終わりの始まり

ロゼッタSide

仕事のことをどうするか決め、はや1週間。私は、両立するための方法を模索し、ようやく慣れてきました。

私は、今日、重大なことがあるため学園の仕事を速やかに終わらせると、鏡の間に行きました。熱砂の国に行くためです。重大なこととは、ルシファー家の判決を言い渡されるということ。これまでの裁判で、かたくなに罪を認めようとしなかったらしいのですが、証拠がそろいすぎているため、今日判決が下されることになったのでした。鏡の間に着くとお義父様がいました。

「お義父様がこんなところに来るなんて、仕事に不備があったのですか?」

クロウリー「仕事はいつも通り完璧でしたよ。私は裁判に参加できませんから、ここでお見送りをしようと。私優しいので。気を付けていってらっしゃい。」

何だ。そういうことだったのね。


「はい。行ってきます。」

私はそういうと鏡の中を通り熱砂の国へ行った。

~熱砂の国~

私が到着すると、裁判の大まかな準備ができていたらしく、私の準備が整い次第始めるということだった。私のお手伝いさんは、私が生まれる前からシャーティー家で働いていたらしいが、お父様とお母様が殺された後、ルシファー家に全員奴隷のように扱われていたが取り戻した。

ジンジャー「お嬢様、これですべてが終わるのですね。」

服も着替え、準備ができたとき、私の乳母であるジンジャーがそう私に話しかけてきた。

「ええ、そうね。私が、いなくなってから、あなた達には不便をかけたわ。本当にごめんなさい。私に仕えたくないのなら…」

私のこの言葉をさえぎるようにしてジンジャーはこう言った。

ジンジャー「言葉をさえぎってごめんなさい。ですが、お嬢様のせいではありません。すべてはあの逆賊がしたこと。私たちは再びお嬢様にお仕えできることを、私含め全員が誇りに思っておりますよ。」

「本当?」

今ここにいるお手伝いさん全員が、私の言葉にうなづく。そんな風に思われていたとは思わず、泣きそうになる。

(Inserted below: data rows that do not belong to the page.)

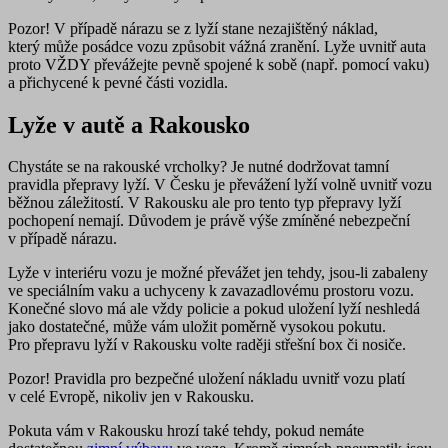
Pozor!
V případě nárazu se z lyží stane nezajištěný náklad,
který může posádce vozu způsobit vážná zranění. Lyže uvnitř auta
proto
VŽDY
převážejte pevně spojené k sobě (např. pomocí vaku)
a přichycené k pevné části vozidla.
Lyže v autě a Rakousko
Chystáte se na rakouské vrcholky? Je nutné dodržovat tamní
pravidla přepravy lyží. V Česku je převážení lyží volně uvnitř vozu
běžnou záležitostí. V
Rakousku
ale pro tento typ přepravy lyží
pochopení nemají. Důvodem je právě výše zmíněné nebezpeční
v případě nárazu.
Lyže v interiéru vozu je možné převážet jen tehdy, jsou-li
zabaleny
ve speciálním vaku a uchyceny k zavazadlovému prostoru vozu
.
Konečné slovo má ale vždy policie a pokud uložení lyží neshledá
jako dostatečné, může vám uložit poměrně
vysokou pokutu
.
Pro přepravu lyží v Rakousku volte raději střešní box či nosiče.
Pozor!
Pravidla pro bezpečné uložení nákladu uvnitř vozu platí
v celé Evropě, nikoliv jen v Rakousku.
Pokuta vám v Rakousku hrozí také tehdy, pokud nemáte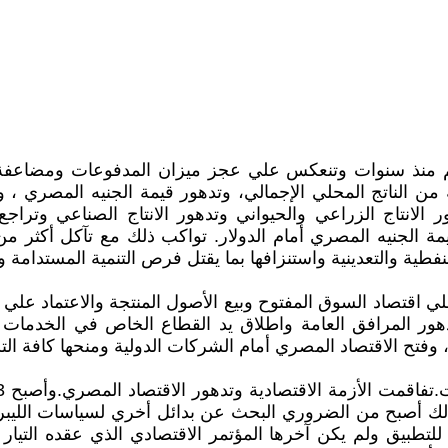
م منذ سنوات وتنعكس علي عجز ميزان المدفوعات ومضاعفة قي
 من الناتج المحلي الإجمالي، وتدهور قيمة الجنيه المصري ، وت
ر الانتاج الزراعي والحيواني وتدهور الانتاج الصناعي وترا
نفطية والتعدينية واستنزافها بما يقتل فرص التنمية المستدامة 
 اقتصاد السوق المفتوح وبيع الأصول المنتجة والاعتماد علي
هور المرافق العامة واطلاق يد القطاع الخاص في الخدمات ا
ح الاقتصاد المصري أمام الشركات الدولية ومنحها كافة التس
فقر الوطني.لذلك أصبح من الضروري البحث عن بدائل أخري لسياسات ا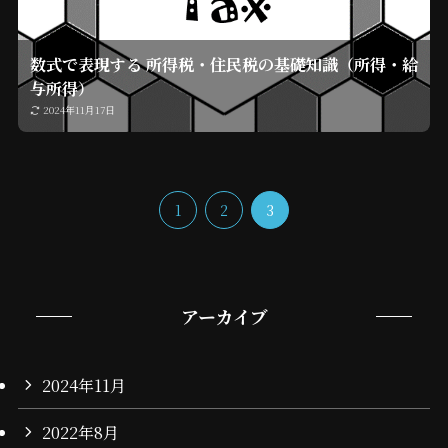
数式で表現する 所得税・住民税の基礎知識（所得・給
与所得）
2024年11月17日
1
2
3
アーカイブ
2024年11月
2022年8月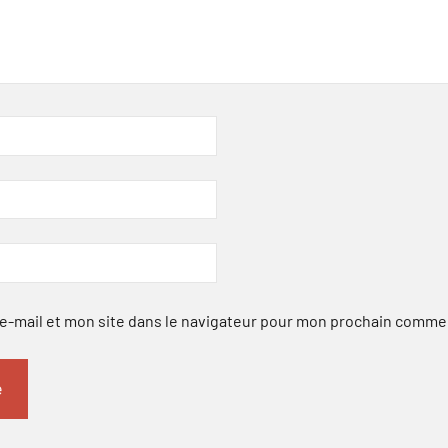
-mail et mon site dans le navigateur pour mon prochain comme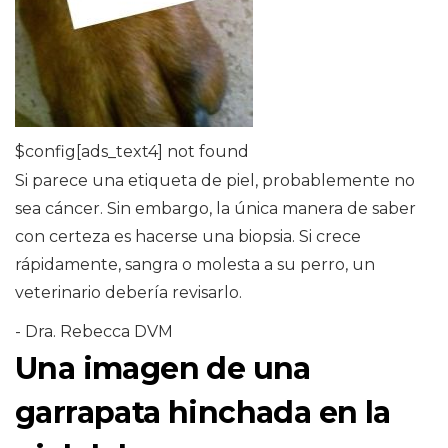
$config[ads_text4] not found
Si parece una etiqueta de piel, probablemente no
sea cáncer. Sin embargo, la única manera de saber
con certeza es hacerse una biopsia. Si crece
rápidamente, sangra o molesta a su perro, un
veterinario debería revisarlo.
- Dra. Rebecca DVM
Una imagen de una
garrapata hinchada en la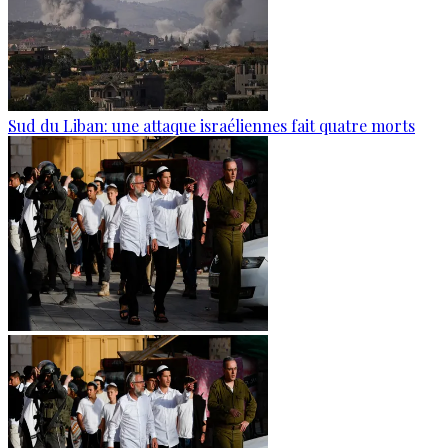
Sud du Liban: une attaque israéliennes fait quatre morts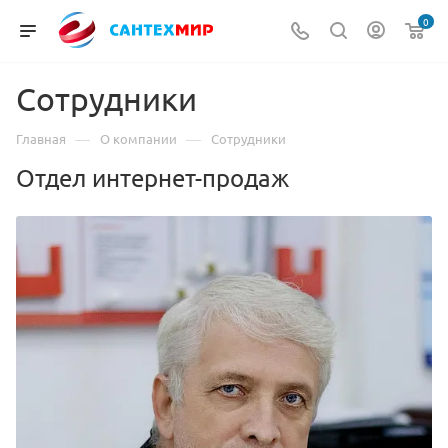
0
Сотрудники
—
—
Главная
О компании
Сотрудники
Отдел интернет-продаж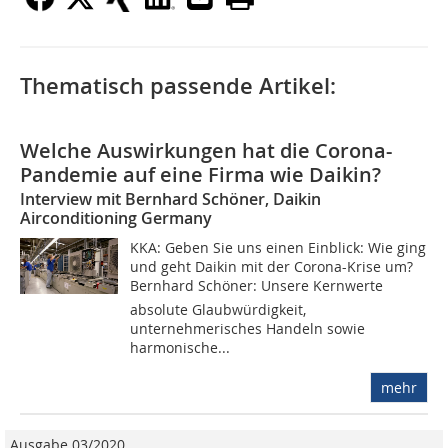
Thematisch passende Artikel:
Welche Auswirkungen hat die Corona-
Pandemie auf eine Firma wie Daikin?
Interview mit Bernhard Schöner, Daikin
Airconditioning Germany
KKA: Geben Sie uns einen Einblick: Wie ging
und geht Daikin mit der Corona-Krise um?
Bernhard Schöner: Unsere Kernwerte 
absolute Glaubwürdigkeit,
unternehmerisches Handeln sowie
harmonische...
mehr
Ausgabe 03/2020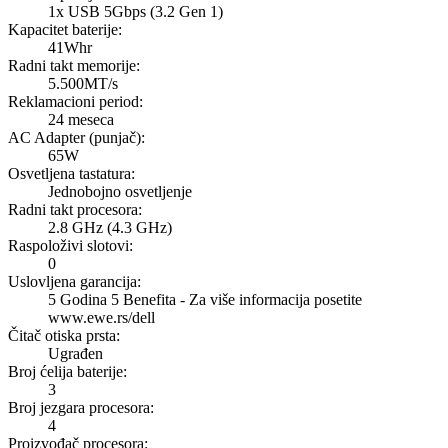
1x USB 5Gbps (3.2 Gen 1)
Kapacitet baterije
:
41Whr
Radni takt memorije
:
5.500MT/s
Reklamacioni period
:
24 meseca
AC Adapter (punjač)
:
65W
Osvetljena tastatura
:
Jednobojno osvetljenje
Radni takt procesora
:
2.8 GHz (4.3 GHz)
Raspoloživi slotovi
:
0
Uslovljena garancija
:
5 Godina 5 Benefita - Za više informacija posetite
www.ewe.rs/dell
Čitač otiska prsta
:
Ugrađen
Broj ćelija baterije
:
3
Broj jezgara procesora
:
4
Proizvođač procesora
: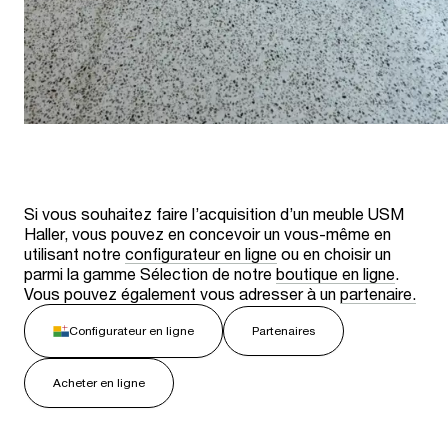
Si vous souhaitez faire l’acquisition d’un meuble USM
Haller, vous pouvez en concevoir un vous-même en
utilisant notre
configurateur en ligne
ou en choisir un
parmi la gamme Sélection de notre
boutique en ligne
.
Vous pouvez également vous adresser à un
partenaire.
Configurateur en ligne
Partenaires
Acheter en ligne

ジンジャー「ええ。本当です。お嬢様、泣かないでください。これから、王に会うのですから、そのような顔をなされていたら心配なさいますよ。」

「そうね・・・ありがとう。皆。さあ、行きましょう。」

かつて奴隷のように扱われていた彼女たちのためにも私がしっかりしないと。そう覚悟を決め、裁判の始まりを迎えた。

ヘドラは最後まで認めようとしない。貴族たちからはブーイングの嵐だ。静粛にするよう促されようやく静かになった。判決は王様が言うのではなく、その側近が言うのが決まりだ。静かになったところでその方が発言した。

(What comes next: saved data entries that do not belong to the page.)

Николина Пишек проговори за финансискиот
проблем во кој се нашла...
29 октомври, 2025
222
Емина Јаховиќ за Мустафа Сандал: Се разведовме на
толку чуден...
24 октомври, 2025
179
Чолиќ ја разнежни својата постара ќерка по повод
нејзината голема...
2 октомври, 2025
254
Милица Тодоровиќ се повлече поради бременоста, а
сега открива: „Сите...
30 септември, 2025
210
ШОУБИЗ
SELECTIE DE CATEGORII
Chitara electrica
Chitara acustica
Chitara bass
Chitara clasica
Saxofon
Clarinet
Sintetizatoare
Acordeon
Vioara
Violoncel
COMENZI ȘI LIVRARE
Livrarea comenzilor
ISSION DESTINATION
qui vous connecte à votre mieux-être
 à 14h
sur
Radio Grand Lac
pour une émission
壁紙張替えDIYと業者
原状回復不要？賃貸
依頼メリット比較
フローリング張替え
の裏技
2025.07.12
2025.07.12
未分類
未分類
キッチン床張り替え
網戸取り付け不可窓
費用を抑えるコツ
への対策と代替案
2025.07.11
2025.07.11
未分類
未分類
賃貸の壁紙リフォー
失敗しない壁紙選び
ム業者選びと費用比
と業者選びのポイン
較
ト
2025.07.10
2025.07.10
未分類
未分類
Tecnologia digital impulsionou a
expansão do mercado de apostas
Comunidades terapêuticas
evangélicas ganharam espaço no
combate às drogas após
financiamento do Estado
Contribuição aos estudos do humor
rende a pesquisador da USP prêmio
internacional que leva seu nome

王の側近「ここにいる、罪人ヘドラ・ルシファーは前回までの裁判で分かるように、数々の罪を起こした。よって、正式に貴族の権利を剥奪し、処刑する。処刑執行までは、他の誰とも接触できぬよう執行部屋に入れておく。連行せよ。」

ヘドラ「お、お待ち下さい、陛下!!私は何もやっておりません。」

あれだけのことをやっていればそうなるのも無理はない。それなのに、まだ自分はやっていないといい、命乞いをしようとする。どこまであくどい人なのと思っていたとき、王が発言した。

熱砂の国の王「其方の言い訳など聞きたくはない。」

普段は優しい王様の冷たく、威厳のある声にヘドラは黙り込んだ。そして連れていかれた。着々と罪を言い渡されるルシファー家の人たち。次はアリアドネの番だ。

アリアドネは、おぼつかない足取りで歩いている。あの子は私に毒薬を飲ませ捕まった以降、精神状態が不安定だ。裁判でも、有意義な答弁ができていないと聞く。

王の側近「ここにいる、罪人アリアドネ・ルシファーは、ここにいらっしゃるロゼッタ・シャーティー様に成りすまし生活を送っていた。加えて、猛毒な毒薬でロゼッタ様を暗殺しようとした張本人である。よって、この女を平民とし、幽閉することとする。」

本当は、アリアドネも処刑されるはずだった。だけど、私が処刑にならないよう説得した。精神状態を安定させるためにもそのような措置を取った方がいいと王様も納得してくださった。

メリッサ『すべてが終わったわね。』

『うん、そうだね。』

この事件は大きなニュースとなり、裁判の結果はすぐに報道された。生徒たちも見ていたのか帰ってきたら、労いの言葉をかけてくる生徒もいた。お義父様は、また号泣しながら、良かったですね。と言ってくれた。

ようやくすべてが終わり、今まで止まっていた”ロゼッタ”としての時間が動き始めたような気がした。